さらに、イラン核合意順守を「認めない」とした上で、対イラン制裁の再開に関して議会に対応を委ねたのです。
ロイター及びグローバル世論調査会社「イプソス」が行った共同世論調査(2017年10月6-10日実施)によれば、トランプ大統領の支持率は36%で相変わらず低空飛行を続けているのですが、米議会の支持率は24%でそれよりも12ポイントも低いのです。党派別にみますと、共和党の支持率は31%、一方、民主党は20%です。同大統領の支持率は、共和党と比較しても5ポイント、民主党に至っては16ポイントもリードしています。
従って、トランプ大統領は米議会に対して優位な立場にあるわけです。支持基盤を固めるためには、「議会は機能不全である」というレッテル貼りを行い、議会に責任転嫁する戦略が有効なのです。
「今に分かるだろう」の意図
選挙期間中、トランプ大統領の口癖は「私を信じてくれ」でした。ところがこの9カ月間、同大統領は「今に分かるだろう」と繰り返し述べてきました。

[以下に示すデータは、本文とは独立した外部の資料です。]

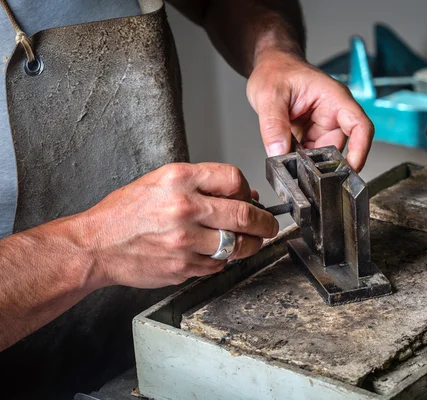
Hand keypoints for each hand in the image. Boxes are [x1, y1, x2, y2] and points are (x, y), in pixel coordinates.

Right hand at [78, 163, 278, 288]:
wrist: (97, 245)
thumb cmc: (125, 213)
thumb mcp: (160, 182)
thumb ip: (201, 185)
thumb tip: (243, 195)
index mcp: (179, 179)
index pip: (233, 178)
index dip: (247, 190)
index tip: (251, 199)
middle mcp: (184, 208)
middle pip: (244, 215)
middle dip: (266, 223)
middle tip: (270, 226)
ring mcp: (185, 240)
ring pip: (237, 244)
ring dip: (251, 245)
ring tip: (251, 242)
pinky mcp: (183, 266)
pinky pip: (218, 265)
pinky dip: (223, 260)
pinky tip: (215, 254)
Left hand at [246, 50, 373, 171]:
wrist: (270, 66)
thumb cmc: (276, 69)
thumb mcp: (269, 95)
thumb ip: (273, 125)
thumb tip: (278, 152)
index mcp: (334, 99)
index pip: (360, 127)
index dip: (361, 151)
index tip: (352, 170)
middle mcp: (333, 114)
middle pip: (339, 147)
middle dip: (323, 164)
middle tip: (302, 172)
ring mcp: (322, 126)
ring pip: (322, 155)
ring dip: (307, 163)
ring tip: (289, 162)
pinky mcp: (311, 135)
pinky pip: (309, 155)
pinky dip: (298, 161)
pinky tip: (286, 159)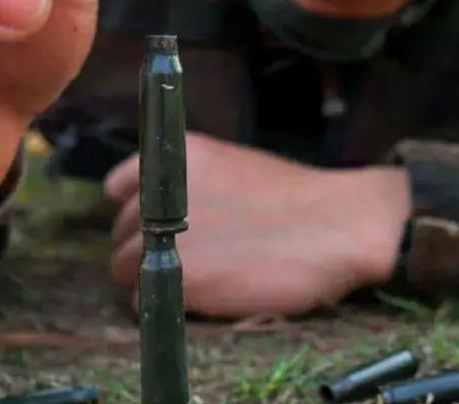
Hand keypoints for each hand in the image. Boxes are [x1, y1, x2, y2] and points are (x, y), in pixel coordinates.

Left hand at [105, 132, 411, 317]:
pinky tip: (207, 294)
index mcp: (175, 155)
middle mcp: (160, 189)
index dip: (138, 210)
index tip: (160, 224)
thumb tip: (159, 210)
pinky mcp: (181, 275)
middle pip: (121, 232)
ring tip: (200, 279)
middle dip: (147, 246)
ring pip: (125, 268)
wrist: (339, 223)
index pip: (119, 186)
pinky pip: (145, 299)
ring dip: (153, 278)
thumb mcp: (232, 167)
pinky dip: (166, 302)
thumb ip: (190, 182)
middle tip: (192, 256)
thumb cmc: (295, 199)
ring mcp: (166, 233)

例えば、ジェームズ・コミーFBI(連邦捜査局)長官を解任するか否かについての記者からの質問に対して、「今に分かるだろう」と回答しました。ステーブン・バノン首席戦略官兼大統領上級顧問が事実上更迭される前も、同様の表現を使用しています。トム・プライス厚生長官が辞任する直前もそうでした。記者団からの質問を巧みに「回避」する目的で用いています。

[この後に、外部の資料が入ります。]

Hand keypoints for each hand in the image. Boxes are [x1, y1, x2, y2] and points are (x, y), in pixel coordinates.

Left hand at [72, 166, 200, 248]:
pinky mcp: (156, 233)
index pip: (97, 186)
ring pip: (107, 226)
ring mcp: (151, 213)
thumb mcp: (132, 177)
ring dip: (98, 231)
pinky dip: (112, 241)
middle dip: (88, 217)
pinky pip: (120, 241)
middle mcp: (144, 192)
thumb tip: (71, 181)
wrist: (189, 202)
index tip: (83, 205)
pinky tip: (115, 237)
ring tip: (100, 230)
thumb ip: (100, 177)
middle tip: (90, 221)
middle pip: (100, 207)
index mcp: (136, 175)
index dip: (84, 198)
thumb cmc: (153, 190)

さらに、トランプ大統領は北朝鮮問題に関する質問に対しても「今に分かるだろう」と答えます。この場合は「脅迫」が目的です。狂人のように振る舞い、「この男は何をするのかまったく分からない」と北朝鮮に信じ込ませるためです。恐怖心と不確実性を高めて、相手を交渉のテーブルにつかせる狙いがあります。しかし相手も狂人なので、この手法は効果をあげていません。

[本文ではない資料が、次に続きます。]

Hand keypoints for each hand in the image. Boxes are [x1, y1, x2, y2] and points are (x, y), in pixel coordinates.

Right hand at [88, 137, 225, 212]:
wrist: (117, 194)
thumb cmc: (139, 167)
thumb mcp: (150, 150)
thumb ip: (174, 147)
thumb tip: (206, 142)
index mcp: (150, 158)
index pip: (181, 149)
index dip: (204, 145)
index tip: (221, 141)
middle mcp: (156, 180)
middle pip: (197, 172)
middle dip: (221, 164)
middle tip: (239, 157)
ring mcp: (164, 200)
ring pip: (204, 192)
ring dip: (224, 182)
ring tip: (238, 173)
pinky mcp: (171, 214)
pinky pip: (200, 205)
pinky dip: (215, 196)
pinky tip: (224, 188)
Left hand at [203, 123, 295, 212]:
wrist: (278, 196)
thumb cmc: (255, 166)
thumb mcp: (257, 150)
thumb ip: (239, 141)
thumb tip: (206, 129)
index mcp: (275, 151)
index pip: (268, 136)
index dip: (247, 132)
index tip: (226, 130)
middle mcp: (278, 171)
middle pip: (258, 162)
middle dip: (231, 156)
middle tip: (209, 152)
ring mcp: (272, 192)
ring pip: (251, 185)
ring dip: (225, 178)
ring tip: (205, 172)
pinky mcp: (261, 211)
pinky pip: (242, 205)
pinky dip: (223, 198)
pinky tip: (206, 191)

今後もトランプ大統領は、自身の「争点化する力」を発揮し、「人種差別VS.愛国心」及び「政府VS.神」といった対立構図を作って、支持基盤を固めていくでしょう。支持率における米議会に対する相対的な優位性も多いに活用するでしょう。
それに加えて、これまで通り自分にとって不都合な質問並びに北朝鮮問題に対して「今に分かるだろう」と回答することは容易に想像できます。ただし、北朝鮮問題に限って言えば、いつまでも「今に分かるだろう」と言い続けることはできません。間もなく限界がくることは間違いありません。